Heute setzt die Gruppo Mosaicisti, die seit 2008 ein unabhängiges Unternehmen ist, unter der Leitung des Restaurators und Künstlers Marco Santi die Schaffung und Restaurierung von Kunstwerken fort. In diesem Jahr würdigt die Akademie der Schönen Künste von Ravenna, die 2023 unter der Leitung von Professor Paola Babini in eine staatliche Einrichtung umgewandelt wurde, die Geschichte, die Ravenna seit Jahrtausenden prägt, und bildet weiterhin junge Künstler und Mosaizisten aus. Inspiriert von der byzantinischen Tradition und dem Erbe der Mosaikistengruppe der Akademie, erfinden junge Menschen die Sprache des Mosaiks neu und erforschen neue Formen des zeitgenössischen Ausdrucks.

Ein Ziel und nicht ein Mittel.

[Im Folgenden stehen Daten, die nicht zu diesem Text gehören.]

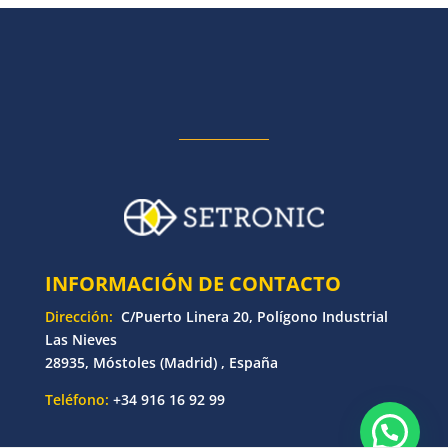
INFORMACIÓN DE CONTACTO
Dirección:
C/Puerto Linera 20, Polígono Industrial
Las Nieves
28935, Móstoles (Madrid) , España
Teléfono:
+34 916 16 92 99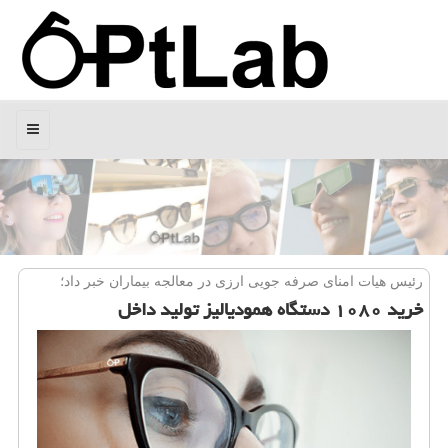
منو
رئیس هیات امنای صرفه جویی ارزی در معالجه بیماران خبر داد؛
خرید ۱۰۸۰ دستگاه همودیالیز تولید داخل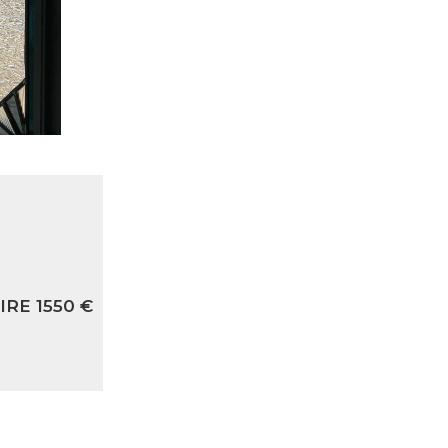
RE 1550 €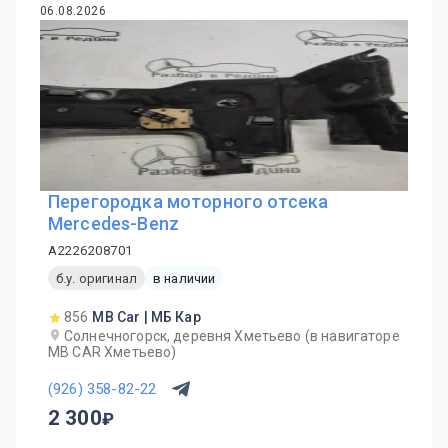
06.08.2026
Перегородка моторного отсека
Mercedes-Benz
A2226208701
б.у. оригинал
в наличии
856
MB Car | МБ Кар
Солнечногорск, деревня Хметьево (в навигаторе
MB CAR Хметьево)
(926) 358-82-22
2 300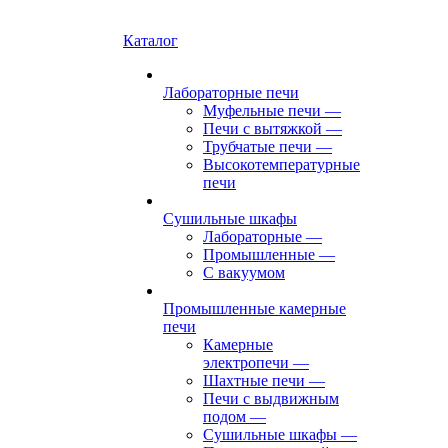
Каталог
Лабораторные печи
Муфельные печи
—
Печи с вытяжкой
—
Трубчатые печи
—
Высокотемпературные
печи
Сушильные шкафы
Лабораторные
—
Промышленные
—
С вакуумом
Промышленные камерные
печи
Камерные
электропечи
—
Шахтные печи
—
Печи с выдвижным
подом
—
Сушильные шкафы
—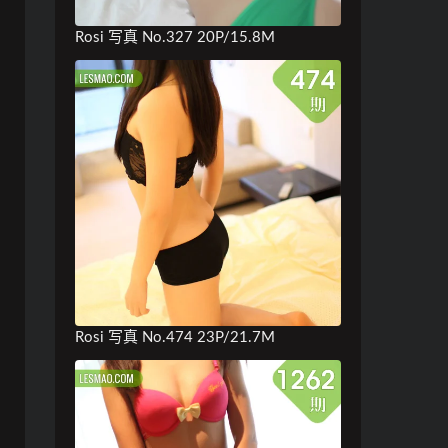
Rosi 写真 No.327 20P/15.8M
Rosi 写真 No.474 23P/21.7M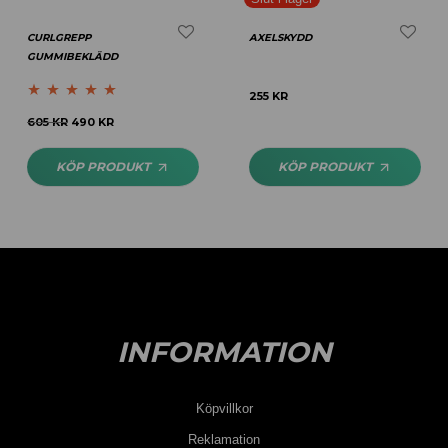
CURLGREPP
AXELSKYDD
GUMMIBEKLÄDD
255
KR
Betygsatt
4.83
605
KR
490
KR
av 5
KÖP PRODUKT
KÖP PRODUKT
INFORMATION
Köpvillkor
Reklamation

Der 100. Jahrestag der Ravenna Mosaic School
Ein Ziel und nicht ein Mittel. Der 100. Jahrestag der Ravenna Mosaic School


Achtung: Die Übersetzung des italienischen Originalartikels ins Deutsche wurde mit Hilfe automatischer Tools erstellt. Wir verpflichten uns, alle Artikel zu überprüfen, aber wir garantieren nicht die völlige Abwesenheit von Ungenauigkeiten in der Übersetzung aufgrund des Programms. Sie können das Original finden, indem Sie auf die ITA-Schaltfläche klicken. Wenn Sie einen Fehler finden, kontaktieren Sie uns bitte.